Bisher landen Möbel meist im Sperrmüll
Bisher fließt das Holz ausrangierter Schränke, Sessel, Tische und Küchen aber nur spärlich zurück in die Herstellung. Stattdessen landet es zumeist im Sperrmüll, wird dort mit anderen Materialien vermischt und kann nicht mehr sortenrein gewonnen werden. Klassischerweise für die Verwendung in Faser- und Spanplatten. Weil ausreichend Recycling-Material fehlt, müssen die Möbelhersteller stattdessen auf Frischholz zurückgreifen. Das Altholz verbrennt im Müllofen – schlecht für Klima und Umwelt.
Dabei wäre eine 100-prozentige Wiederverwertung durchaus möglich. Länder wie Italien machen es vor. Mit verkauften Möbeln in Wert von rund 30 Milliarden Euro jährlich böte auch der deutsche Markt genügend Nachschub. Gäbe es denn ein funktionierendes Rücknahmesystem.
Umfassende Nutzungskaskade für Altholz
Generell greift die mögliche Nutzungskaskade von Altholz weit über die stoffliche Wiederverwertung hinaus. Was alles möglich ist, haben die Circular-Economy-Experten der Berliner Denkfabrik „lab of rent“ zusammengetragen. Beispiele sind: Aus dem Ess- wird ein Arbeitstisch im Keller. Bett und Sofa werden verschenkt oder auf Gebrauchtmöbel-Plattformen zum Kauf angeboten (siehe Grafik unten).
Die Idee, ein ausgeklügeltes Rücknahmesystem für Holz zu etablieren, ist also in der Welt.

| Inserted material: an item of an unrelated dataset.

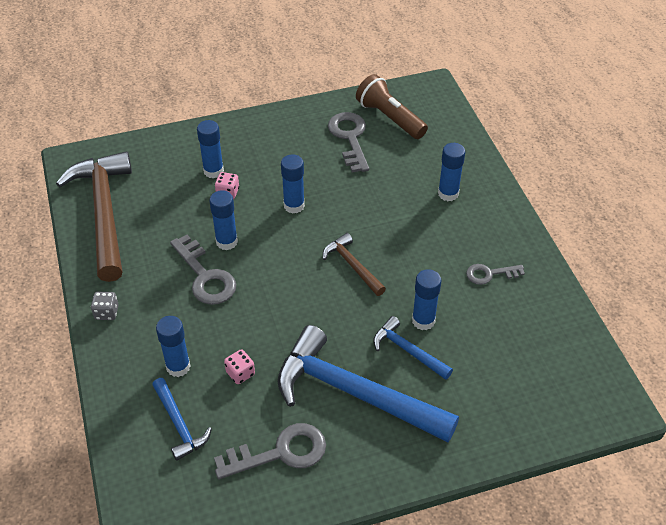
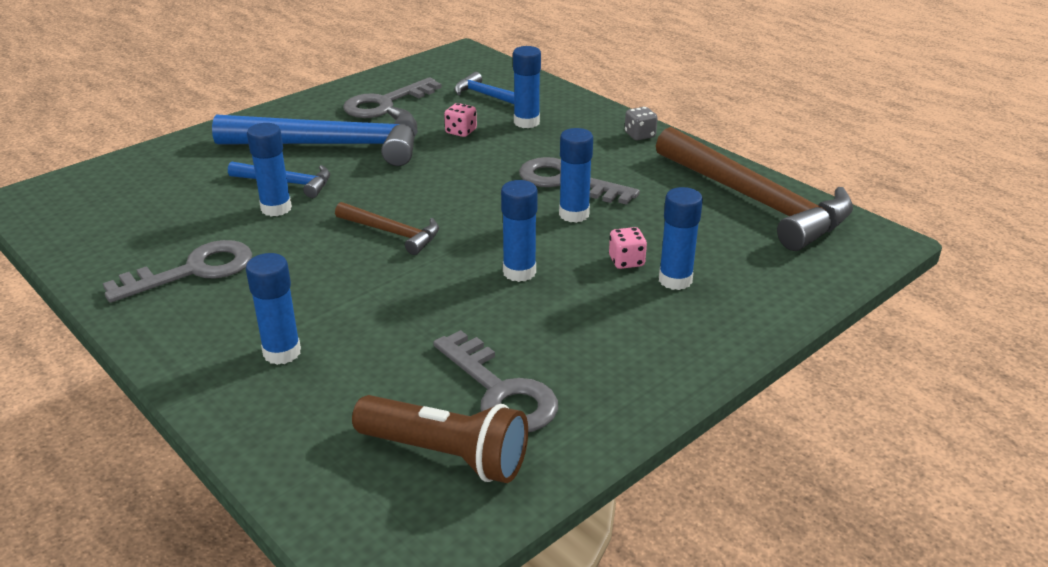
camera: 155 degrees right, 15 degrees down
(490, 274) = (193, 271): grey key -> grey key, size x1.66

Vorbilder aus anderen Bereichen gibt es bereits zuhauf – von Batterien über Kunststoffe bis zu Baumaterialien.
Hoffen auf politischen Rückenwind fürs Rücknahmesystem
Jetzt hoffen die beteiligten Möbelverbände nicht nur auf genügend Mitstreiter in den eigenen Reilhen, sondern auch auf tatkräftige politische Unterstützung. Konkret führen ihre Spitzenvertreter dazu Gespräch mit dem NRW-Wirtschafts- und Umweltministerium. „Die Branche wählt diesen proaktiven Ansatz, um bereits im Vorfeld etwaiger gesetzlicher Regelungen einen praktikablen und mittelstandstauglichen Weg aufzuzeigen“, heißt es dazu in dem Papier.